# ACTIVITY
The reply to the records below should contain exactly the lines from the line with "jika datang sebagai" through the line with "disebut dengan", and nothing besides.

§

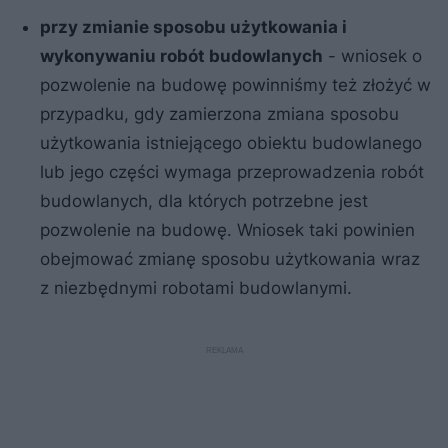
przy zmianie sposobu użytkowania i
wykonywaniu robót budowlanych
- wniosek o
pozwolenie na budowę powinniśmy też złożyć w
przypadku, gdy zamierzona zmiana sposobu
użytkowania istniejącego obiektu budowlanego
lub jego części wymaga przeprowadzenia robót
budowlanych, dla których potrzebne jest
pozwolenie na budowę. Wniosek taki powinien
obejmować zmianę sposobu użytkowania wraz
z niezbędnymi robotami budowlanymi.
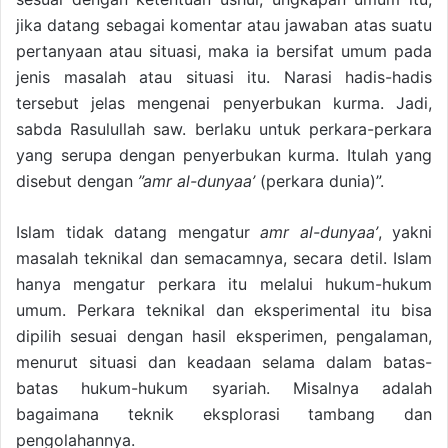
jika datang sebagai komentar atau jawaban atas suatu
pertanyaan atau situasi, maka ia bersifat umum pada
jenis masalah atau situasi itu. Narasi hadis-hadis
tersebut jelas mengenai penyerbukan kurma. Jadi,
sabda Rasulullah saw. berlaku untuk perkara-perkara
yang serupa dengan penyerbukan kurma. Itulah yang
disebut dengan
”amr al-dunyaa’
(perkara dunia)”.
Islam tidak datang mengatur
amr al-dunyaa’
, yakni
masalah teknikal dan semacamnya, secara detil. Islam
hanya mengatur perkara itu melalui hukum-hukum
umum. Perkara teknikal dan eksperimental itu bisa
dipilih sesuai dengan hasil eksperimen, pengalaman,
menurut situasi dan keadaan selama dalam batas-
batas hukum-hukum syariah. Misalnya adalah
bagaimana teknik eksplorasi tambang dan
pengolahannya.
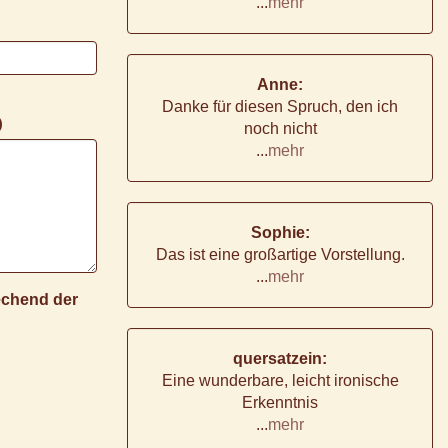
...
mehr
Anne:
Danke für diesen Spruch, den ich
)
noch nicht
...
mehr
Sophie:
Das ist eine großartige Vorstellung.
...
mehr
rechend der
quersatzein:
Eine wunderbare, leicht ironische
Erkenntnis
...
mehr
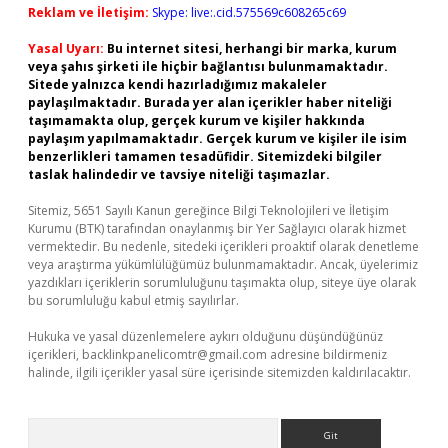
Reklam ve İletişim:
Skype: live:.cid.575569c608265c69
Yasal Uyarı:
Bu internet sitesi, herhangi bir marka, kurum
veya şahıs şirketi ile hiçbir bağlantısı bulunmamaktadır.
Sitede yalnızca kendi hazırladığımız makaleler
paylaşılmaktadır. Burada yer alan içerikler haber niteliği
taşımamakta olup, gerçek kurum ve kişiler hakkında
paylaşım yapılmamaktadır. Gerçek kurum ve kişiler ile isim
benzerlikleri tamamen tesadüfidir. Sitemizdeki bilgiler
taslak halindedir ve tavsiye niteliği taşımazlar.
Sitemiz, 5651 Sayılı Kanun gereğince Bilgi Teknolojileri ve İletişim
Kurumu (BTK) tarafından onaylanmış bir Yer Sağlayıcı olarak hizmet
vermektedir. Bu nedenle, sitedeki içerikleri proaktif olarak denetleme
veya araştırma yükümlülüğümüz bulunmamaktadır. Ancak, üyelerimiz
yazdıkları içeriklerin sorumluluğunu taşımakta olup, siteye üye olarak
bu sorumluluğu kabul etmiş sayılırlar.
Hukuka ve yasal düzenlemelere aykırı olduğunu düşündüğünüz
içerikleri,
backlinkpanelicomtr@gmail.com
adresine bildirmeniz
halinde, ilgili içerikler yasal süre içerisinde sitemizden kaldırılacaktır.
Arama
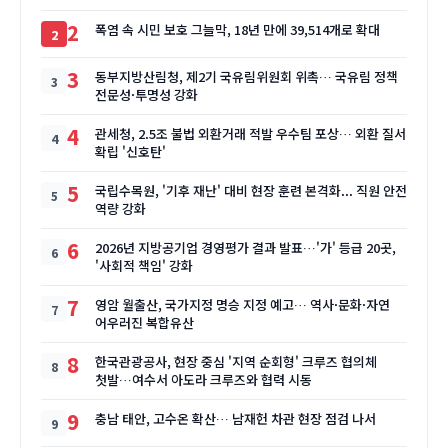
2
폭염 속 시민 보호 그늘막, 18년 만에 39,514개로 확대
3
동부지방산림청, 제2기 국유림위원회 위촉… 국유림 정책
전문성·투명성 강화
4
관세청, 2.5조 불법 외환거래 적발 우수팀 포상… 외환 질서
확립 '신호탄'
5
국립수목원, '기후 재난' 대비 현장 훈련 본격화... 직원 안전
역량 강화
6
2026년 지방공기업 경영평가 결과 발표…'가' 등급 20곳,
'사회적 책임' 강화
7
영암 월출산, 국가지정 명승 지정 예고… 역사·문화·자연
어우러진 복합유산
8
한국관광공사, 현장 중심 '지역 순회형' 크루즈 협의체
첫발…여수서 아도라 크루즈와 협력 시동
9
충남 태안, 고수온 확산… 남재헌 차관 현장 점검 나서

§

# WRITTEN REPLY
jika datang sebagai komentar atau jawaban atas suatu
pertanyaan atau situasi, maka ia bersifat umum pada
jenis masalah atau situasi itu. Narasi hadis-hadis
tersebut jelas mengenai penyerbukan kurma. Jadi,
sabda Rasulullah saw. berlaku untuk perkara-perkara
yang serupa dengan penyerbukan kurma. Itulah yang
disebut dengan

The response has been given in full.